La résilience en temps de crise

Le premier confinement a fait apparaître de nouveaux systèmes d’entraide : dans cette épreuve inédite, que nous ne pouvions qu’imaginer délimitée par un “retour à la normale”, les efforts se sont multipliés, avec souvenons-nous, une généralisation de la gratuité dans des domaines très divers – soutien scolaire, cours en ligne, idées d’activités pour les enfants – soutien aux producteurs et commerçants, services aux personnes vulnérables, mise à disposition d’appartements et applaudissements aux fenêtres en signe de solidarité avec les soignants… parmi d’autres exemples.

Aujourd’hui nous voyons que la crise sanitaire s’installe dans un temps indéfini et s’accompagne d’autres crises dramatiques. Dans ce contexte il est essentiel de prendre soin des relations qui comptent : prendre des nouvelles, rendre service, être à l’écoute lorsque la relation le permet, sont autant de petits gestes qui consolident le lien aux autres.
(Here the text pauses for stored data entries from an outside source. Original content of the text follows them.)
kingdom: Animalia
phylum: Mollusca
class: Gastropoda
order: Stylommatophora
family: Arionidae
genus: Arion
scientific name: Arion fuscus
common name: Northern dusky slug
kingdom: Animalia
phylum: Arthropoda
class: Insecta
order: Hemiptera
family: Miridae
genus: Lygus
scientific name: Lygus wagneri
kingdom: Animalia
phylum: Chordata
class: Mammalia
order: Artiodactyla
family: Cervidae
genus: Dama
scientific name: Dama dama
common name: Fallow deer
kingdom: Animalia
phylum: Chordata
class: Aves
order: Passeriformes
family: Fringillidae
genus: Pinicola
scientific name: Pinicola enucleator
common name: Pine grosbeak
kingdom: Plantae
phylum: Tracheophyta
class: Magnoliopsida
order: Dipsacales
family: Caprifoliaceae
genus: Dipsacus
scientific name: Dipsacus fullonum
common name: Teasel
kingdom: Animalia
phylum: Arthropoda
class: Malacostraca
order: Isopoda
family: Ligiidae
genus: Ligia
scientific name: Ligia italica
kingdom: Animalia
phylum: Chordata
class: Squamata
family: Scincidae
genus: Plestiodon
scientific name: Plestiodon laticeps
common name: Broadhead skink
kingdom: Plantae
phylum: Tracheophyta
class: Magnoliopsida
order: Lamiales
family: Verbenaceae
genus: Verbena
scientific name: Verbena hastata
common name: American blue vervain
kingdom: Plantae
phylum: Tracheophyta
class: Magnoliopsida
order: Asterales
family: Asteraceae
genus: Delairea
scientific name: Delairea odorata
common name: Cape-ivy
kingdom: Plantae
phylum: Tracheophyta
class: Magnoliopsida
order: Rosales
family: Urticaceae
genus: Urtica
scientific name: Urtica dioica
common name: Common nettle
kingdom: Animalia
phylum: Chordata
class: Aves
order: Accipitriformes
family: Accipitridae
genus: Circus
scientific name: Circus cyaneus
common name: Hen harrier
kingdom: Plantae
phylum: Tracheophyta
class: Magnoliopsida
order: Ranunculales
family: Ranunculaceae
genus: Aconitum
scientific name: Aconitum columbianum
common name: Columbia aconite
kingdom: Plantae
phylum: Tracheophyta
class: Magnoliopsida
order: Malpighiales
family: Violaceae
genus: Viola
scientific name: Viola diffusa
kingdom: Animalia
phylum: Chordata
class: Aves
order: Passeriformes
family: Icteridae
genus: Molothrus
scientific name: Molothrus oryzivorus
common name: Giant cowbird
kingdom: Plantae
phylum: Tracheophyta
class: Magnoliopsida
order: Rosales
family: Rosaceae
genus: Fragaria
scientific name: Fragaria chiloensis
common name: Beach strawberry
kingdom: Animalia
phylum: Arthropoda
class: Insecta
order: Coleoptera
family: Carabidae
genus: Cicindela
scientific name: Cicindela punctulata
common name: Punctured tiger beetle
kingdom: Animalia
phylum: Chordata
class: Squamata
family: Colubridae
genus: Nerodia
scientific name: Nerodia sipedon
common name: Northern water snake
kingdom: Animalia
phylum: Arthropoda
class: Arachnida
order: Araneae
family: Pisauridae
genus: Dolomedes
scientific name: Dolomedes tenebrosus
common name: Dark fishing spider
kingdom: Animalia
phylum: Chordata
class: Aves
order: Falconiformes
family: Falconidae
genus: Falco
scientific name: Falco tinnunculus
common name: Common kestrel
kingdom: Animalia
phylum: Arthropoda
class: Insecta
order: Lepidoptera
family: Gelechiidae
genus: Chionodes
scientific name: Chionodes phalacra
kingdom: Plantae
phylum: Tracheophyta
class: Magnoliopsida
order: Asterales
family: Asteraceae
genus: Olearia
Car ne l’oublions pas, nous sommes des êtres éminemment sociaux, notre évolution en tant qu’espèce a été possible grâce à notre capacité à nous organiser en groupes, à compter les uns sur les autres et cela est profondément ancré dans notre sentiment interne de sécurité.

Il est important également de prendre position : non pas dans le conflit mais à travers des actes quotidiens qui font qu’on se sent plus en cohérence avec nos valeurs, que l’on contribue à la construction du monde dans lequel on souhaite vivre.

Les crises collectives nous perturbent et modifient notre rapport au monde. Ce qui nous paraissait acquis et stable se révèle en réalité complexe et fragile. Comme nous l’avons vu, ces bouleversements ont un impact plus ou moins fort sur notre système de stress, selon les événements que l’on a vécu dans le passé mais dans tous les cas, il est nécessaire d’essayer d’y faire face au mieux – en ayant toujours à l’esprit que le stress des parents se transmet toujours aux enfants.